» El problema: Por favor, sustituye "pose" por "view" en los datos, empezando en la línea que contiene "pose: elev=87.0 azim=268.6" y terminando al final de los datos. Reproduce solo esas líneas, sin ningún otro cambio.

» Datos proporcionados:
^^^^^^^^^^^^^^^^

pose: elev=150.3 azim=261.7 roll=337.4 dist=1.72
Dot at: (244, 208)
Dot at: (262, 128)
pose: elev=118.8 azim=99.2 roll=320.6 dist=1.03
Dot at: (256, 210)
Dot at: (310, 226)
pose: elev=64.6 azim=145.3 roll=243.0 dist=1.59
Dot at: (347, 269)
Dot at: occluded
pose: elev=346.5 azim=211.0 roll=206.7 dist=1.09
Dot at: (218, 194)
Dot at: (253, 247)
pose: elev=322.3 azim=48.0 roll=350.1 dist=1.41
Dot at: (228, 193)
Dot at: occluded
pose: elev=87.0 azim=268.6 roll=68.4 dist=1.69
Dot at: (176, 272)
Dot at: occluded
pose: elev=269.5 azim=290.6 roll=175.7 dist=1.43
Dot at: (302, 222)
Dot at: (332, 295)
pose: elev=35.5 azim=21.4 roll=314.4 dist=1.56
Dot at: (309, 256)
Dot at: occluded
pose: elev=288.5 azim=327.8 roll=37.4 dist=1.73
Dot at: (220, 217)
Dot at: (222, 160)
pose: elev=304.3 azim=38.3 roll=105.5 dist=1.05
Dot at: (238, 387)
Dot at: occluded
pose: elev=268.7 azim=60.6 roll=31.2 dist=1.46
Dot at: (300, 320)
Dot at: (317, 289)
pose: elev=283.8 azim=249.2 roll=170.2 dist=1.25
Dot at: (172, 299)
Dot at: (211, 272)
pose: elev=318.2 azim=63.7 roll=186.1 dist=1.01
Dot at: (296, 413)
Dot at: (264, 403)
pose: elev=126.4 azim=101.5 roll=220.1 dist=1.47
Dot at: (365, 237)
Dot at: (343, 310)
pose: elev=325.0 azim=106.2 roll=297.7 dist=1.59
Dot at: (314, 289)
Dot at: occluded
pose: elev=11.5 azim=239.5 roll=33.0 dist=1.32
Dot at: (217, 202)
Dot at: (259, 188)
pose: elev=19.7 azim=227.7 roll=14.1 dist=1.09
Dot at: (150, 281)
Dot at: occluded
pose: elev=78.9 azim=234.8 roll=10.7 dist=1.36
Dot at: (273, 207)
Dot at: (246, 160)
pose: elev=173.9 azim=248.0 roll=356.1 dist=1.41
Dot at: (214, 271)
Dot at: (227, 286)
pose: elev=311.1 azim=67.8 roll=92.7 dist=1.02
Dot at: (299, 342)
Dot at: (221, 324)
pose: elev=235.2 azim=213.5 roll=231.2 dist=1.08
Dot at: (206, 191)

^^^^^^^^^^^^^^^^

» El resultado:
view: elev=87.0 azim=268.6 roll=68.4 dist=1.69
Dot at: (176, 272)
Dot at: occluded
view: elev=269.5 azim=290.6 roll=175.7 dist=1.43
Dot at: (302, 222)
Dot at: (332, 295)
view: elev=35.5 azim=21.4 roll=314.4 dist=1.56
Dot at: (309, 256)
Dot at: occluded
view: elev=288.5 azim=327.8 roll=37.4 dist=1.73
Dot at: (220, 217)
Dot at: (222, 160)
view: elev=304.3 azim=38.3 roll=105.5 dist=1.05
Dot at: (238, 387)
Dot at: occluded
view: elev=268.7 azim=60.6 roll=31.2 dist=1.46
Dot at: (300, 320)
Dot at: (317, 289)
view: elev=283.8 azim=249.2 roll=170.2 dist=1.25
Dot at: (172, 299)
Dot at: (211, 272)
view: elev=318.2 azim=63.7 roll=186.1 dist=1.01
Dot at: (296, 413)
Dot at: (264, 403)
view: elev=126.4 azim=101.5 roll=220.1 dist=1.47
Dot at: (365, 237)
Dot at: (343, 310)
view: elev=325.0 azim=106.2 roll=297.7 dist=1.59
Dot at: (314, 289)
Dot at: occluded
view: elev=11.5 azim=239.5 roll=33.0 dist=1.32
Dot at: (217, 202)
Dot at: (259, 188)
view: elev=19.7 azim=227.7 roll=14.1 dist=1.09
Dot at: (150, 281)
Dot at: occluded
view: elev=78.9 azim=234.8 roll=10.7 dist=1.36
Dot at: (273, 207)
Dot at: (246, 160)
view: elev=173.9 azim=248.0 roll=356.1 dist=1.41
Dot at: (214, 271)
Dot at: (227, 286)
view: elev=311.1 azim=67.8 roll=92.7 dist=1.02
Dot at: (299, 342)
Dot at: (221, 324)
view: elev=235.2 azim=213.5 roll=231.2 dist=1.08
Dot at: (206, 191)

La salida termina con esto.